§ **Excerpt provided**:
Ca2+ requirement for high-affinity γ-aminobutyric acid (GABA) binding at GABAB receptors:: Involvement of serine 269 of the GABABR1 subunit

The gamma-aminobutyric acid (GABA) receptor type B (GABA(B)R) is constituted of at least two homologous proteins, GABA(B)R1 and GABA(B)R2. These proteins share sequence and structural similarity with metabotropic glutamate and Ca2+-sensing receptors, both of which are sensitive to Ca2+. Using rat brain membranes, we report here that the affinity of GABA and 3-aminopropylphosphinic acid for the GABA(B)R receptor is decreased by a factor >10 in the absence of Ca2+. Such a large effect of Ca2+ is not observed with baclofen or the antagonists CGP64213 and CGP56999A. In contrast to baclofen, the potency of GABA in stimulating GTP gamma S binding in rat brain membranes is also decreased by a factor >10 upon Ca2+ removal. The potency for Ca2+ in regulating GABA affinity was 37 mu M. In cells expressing GABA(B)R1, the potency of GABA, but not of baclofen, in displacing bound I-125-CGP64213 was similarly decreased in the absence of Ca2+. To identify residues that are responsible for the Ca2+ effect, the pharmacological profile and the Ca2+ sensitivity of a series of GABA(B)R1 mutants were examined. The mutation of Ser269 into Ala was found to decrease the affinity of GABA, but not of baclofen, and the GABA affinity was found not to be affected upon Ca2+ removal. Finally, the effect of Ca2+ on the GABA(B) receptor function is no longer observed in cells coexpressing this GABA(B)R1-S269A mutant and the wild-type GABA(B)R2. Taken together, these results show that Ser269, which is conserved in the GABA(B)R1 protein from Caenorhabditis elegans to mammals, is critical for the Ca2+-effect on the heteromeric GABA(B) receptor.

§ **Work instructions**: In the passage on calcium and GABA(B) receptor binding, what was the potency for Ca2+ in regulating GABA affinity? You won't need the rows.

§ **Source data**:
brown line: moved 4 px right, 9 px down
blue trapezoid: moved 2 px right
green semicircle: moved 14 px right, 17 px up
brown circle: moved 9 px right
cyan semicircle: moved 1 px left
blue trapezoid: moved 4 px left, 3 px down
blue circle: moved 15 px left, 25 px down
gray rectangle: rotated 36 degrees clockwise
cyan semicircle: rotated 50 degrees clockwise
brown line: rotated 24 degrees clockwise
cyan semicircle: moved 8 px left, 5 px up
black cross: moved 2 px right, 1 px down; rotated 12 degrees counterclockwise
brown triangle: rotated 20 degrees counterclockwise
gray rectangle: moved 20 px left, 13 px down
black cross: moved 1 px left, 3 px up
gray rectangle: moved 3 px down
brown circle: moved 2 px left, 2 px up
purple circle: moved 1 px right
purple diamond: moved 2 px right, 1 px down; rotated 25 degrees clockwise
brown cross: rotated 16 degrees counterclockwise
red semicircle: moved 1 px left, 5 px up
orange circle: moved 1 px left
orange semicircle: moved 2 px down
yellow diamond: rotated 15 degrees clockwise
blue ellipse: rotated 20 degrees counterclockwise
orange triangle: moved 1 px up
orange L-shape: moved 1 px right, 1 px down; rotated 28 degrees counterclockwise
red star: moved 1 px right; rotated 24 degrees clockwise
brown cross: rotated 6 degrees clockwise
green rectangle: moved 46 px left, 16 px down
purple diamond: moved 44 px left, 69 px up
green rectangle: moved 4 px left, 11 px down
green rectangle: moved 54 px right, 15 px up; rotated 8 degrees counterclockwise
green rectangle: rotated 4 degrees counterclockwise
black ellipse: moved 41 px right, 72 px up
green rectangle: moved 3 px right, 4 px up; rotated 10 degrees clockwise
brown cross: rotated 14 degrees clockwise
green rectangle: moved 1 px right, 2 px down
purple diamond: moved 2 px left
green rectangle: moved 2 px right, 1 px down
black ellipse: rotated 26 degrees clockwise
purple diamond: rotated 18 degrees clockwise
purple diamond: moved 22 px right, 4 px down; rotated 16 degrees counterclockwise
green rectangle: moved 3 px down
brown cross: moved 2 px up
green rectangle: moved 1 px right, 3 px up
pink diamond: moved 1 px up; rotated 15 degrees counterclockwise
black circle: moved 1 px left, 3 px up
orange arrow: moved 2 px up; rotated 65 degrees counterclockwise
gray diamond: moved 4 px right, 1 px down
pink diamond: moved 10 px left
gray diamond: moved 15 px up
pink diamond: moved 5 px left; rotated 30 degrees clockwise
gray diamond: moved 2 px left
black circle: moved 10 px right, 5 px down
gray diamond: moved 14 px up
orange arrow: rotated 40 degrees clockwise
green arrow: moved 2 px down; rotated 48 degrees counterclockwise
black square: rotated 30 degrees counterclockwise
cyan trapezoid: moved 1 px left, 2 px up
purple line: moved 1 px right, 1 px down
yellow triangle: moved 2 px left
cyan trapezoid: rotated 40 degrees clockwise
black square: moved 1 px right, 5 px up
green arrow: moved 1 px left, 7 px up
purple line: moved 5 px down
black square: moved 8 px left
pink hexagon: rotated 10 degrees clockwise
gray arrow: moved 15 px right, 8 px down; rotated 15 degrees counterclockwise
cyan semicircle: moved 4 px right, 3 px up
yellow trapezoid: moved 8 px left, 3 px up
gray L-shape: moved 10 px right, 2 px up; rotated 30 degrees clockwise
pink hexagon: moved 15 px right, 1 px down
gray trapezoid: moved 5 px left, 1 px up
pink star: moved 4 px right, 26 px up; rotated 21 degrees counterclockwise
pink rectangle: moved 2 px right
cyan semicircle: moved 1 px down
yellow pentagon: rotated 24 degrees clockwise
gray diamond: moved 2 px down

§ **Response to the exercise**: 37 μM.